» **YOUR ASSIGNMENT**
Can you edit the items below so that every "Cara Memilih" becomes "Tips Memilih", with nothing else changed?

» **EXERCISE DATA**
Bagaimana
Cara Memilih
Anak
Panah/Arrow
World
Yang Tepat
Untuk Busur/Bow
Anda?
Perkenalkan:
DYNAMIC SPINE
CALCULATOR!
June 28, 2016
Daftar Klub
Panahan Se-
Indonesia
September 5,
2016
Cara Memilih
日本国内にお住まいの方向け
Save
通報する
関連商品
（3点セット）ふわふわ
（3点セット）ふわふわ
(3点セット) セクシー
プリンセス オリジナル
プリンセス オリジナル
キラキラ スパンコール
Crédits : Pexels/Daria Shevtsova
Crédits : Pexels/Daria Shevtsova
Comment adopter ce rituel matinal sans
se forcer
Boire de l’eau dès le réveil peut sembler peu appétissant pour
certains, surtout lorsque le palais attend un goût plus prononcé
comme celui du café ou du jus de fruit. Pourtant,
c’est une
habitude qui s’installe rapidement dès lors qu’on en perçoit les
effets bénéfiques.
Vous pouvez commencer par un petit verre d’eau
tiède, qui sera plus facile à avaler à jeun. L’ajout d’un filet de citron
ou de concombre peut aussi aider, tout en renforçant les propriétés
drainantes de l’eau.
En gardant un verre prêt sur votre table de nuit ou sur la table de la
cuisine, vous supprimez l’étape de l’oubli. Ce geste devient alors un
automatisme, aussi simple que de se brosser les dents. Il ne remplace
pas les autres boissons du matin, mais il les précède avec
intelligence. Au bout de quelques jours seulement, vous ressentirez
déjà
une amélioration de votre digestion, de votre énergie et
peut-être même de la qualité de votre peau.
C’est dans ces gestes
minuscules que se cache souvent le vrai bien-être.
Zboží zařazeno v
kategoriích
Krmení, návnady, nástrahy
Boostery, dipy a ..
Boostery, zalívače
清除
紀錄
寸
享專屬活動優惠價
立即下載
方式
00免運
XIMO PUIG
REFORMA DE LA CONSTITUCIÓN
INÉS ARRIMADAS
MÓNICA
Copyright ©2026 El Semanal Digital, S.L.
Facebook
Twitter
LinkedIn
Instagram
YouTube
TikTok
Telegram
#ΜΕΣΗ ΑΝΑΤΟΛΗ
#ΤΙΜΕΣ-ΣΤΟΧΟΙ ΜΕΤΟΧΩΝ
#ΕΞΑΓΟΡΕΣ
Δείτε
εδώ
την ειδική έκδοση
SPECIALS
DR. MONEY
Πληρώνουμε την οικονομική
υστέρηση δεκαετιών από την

» **RESULT BELOW**
Bagaimana
Tips Memilih
Anak
Panah/Arrow
World
Yang Tepat
Untuk Busur/Bow
Anda?
Perkenalkan:
DYNAMIC SPINE
CALCULATOR!
June 28, 2016
Daftar Klub
Panahan Se-
Indonesia
September 5,
2016
Tips Memilih
日本国内にお住まいの方向け
Save
通報する
関連商品
（3点セット）ふわふわ
（3点セット）ふわふわ
(3点セット) セクシー
プリンセス オリジナル
プリンセス オリジナル
キラキラ スパンコール
Crédits : Pexels/Daria Shevtsova
Crédits : Pexels/Daria Shevtsova
Comment adopter ce rituel matinal sans
se forcer
Boire de l’eau dès le réveil peut sembler peu appétissant pour
certains, surtout lorsque le palais attend un goût plus prononcé
comme celui du café ou du jus de fruit. Pourtant,
c’est une
habitude qui s’installe rapidement dès lors qu’on en perçoit les
effets bénéfiques.
Vous pouvez commencer par un petit verre d’eau
tiède, qui sera plus facile à avaler à jeun. L’ajout d’un filet de citron
ou de concombre peut aussi aider, tout en renforçant les propriétés
drainantes de l’eau.
En gardant un verre prêt sur votre table de nuit ou sur la table de la
cuisine, vous supprimez l’étape de l’oubli. Ce geste devient alors un
automatisme, aussi simple que de se brosser les dents. Il ne remplace
pas les autres boissons du matin, mais il les précède avec
intelligence. Au bout de quelques jours seulement, vous ressentirez
déjà
une amélioration de votre digestion, de votre énergie et
peut-être même de la qualité de votre peau.
C’est dans ces gestes
minuscules que se cache souvent le vrai bien-être.
Zboží zařazeno v
kategoriích
Krmení, návnady, nástrahy
Boostery, dipy a ..
Boostery, zalívače
清除
紀錄
寸
享專屬活動優惠價
立即下載
方式
00免運
XIMO PUIG
REFORMA DE LA CONSTITUCIÓN
INÉS ARRIMADAS
MÓNICA
Copyright ©2026 El Semanal Digital, S.L.
Facebook
Twitter
LinkedIn
Instagram
YouTube
TikTok
Telegram
#ΜΕΣΗ ΑΝΑΤΟΛΗ
#ΤΙΜΕΣ-ΣΤΟΧΟΙ ΜΕΤΟΧΩΝ
#ΕΞΑΓΟΡΕΣ
Δείτε
εδώ
την ειδική έκδοση
SPECIALS
DR. MONEY
Πληρώνουμε την οικονομική
υστέρηση δεκαετιών από την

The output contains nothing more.